Queen Elizabeth II on Thursday visited several children injured in the terrorist attack at Manchester Arena, meeting patients and staff at the Royal Manchester Children’s Hospital.
The royal family published photographs of the Queen meeting teenagers Millie Robson and Evie Mills, aged 15 and 14, and 12-year-old Amy Barlow at the hospital.
Several children were among the 22 people who died in Monday’s attack at the end of a concert by U.S. singer Ariana Grande, including an eight-year-old girl.
The queen earlier said she was “shocked by the death and injury in Manchester of so many people, adults and children, who had just been enjoying a concert.”
She paid tribute to the emergency staff and expressed “admiration for the way the people of Manchester have responded, with humanity and compassion, to this act of barbarity.”

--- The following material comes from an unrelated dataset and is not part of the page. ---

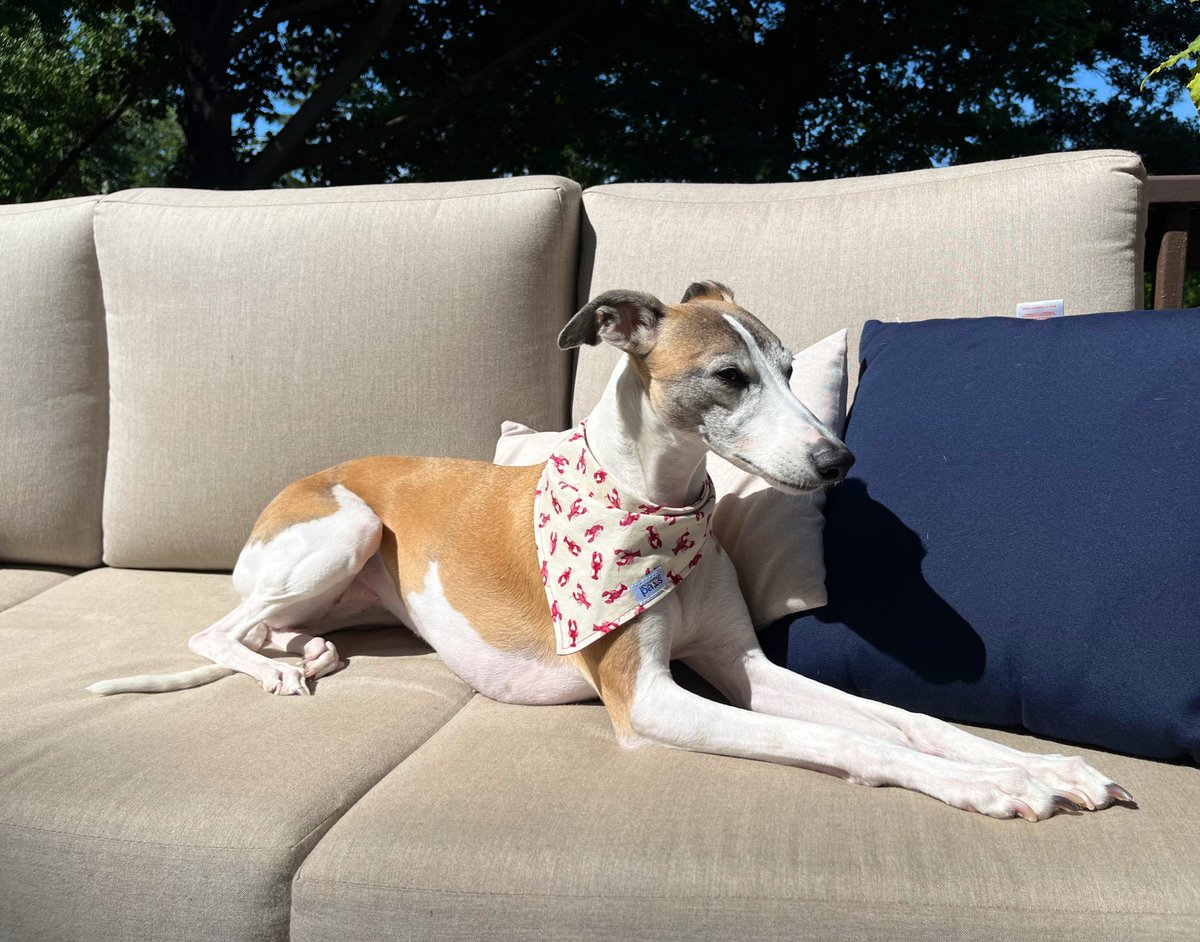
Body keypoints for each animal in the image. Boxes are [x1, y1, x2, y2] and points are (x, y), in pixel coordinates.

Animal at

In another development, the police said the arrests of eight suspects still in custody are “significant” in the investigation of the network behind the Manchester Arena terrorist attack.
Greater Manchester Police Chief Constable Ian Hopkins said searches at several addresses in Manchester and other areas have yielded “very important” items assisting the investigation of Monday’s attack, which killed 22 people and injured dozens.
“I want to reassure people that the arrests that we have made are significant, and initial searches of premises have revealed items that we believe are very important to the investigation,” he said.
Hopkins said leaked forensic photographs published by the New York Times overnight had “caused much distress for families that are already suffering terribly with their loss.”
However, he declined to comment on reports that his force has stopped sharing intelligence on the Manchester attack with the U.S.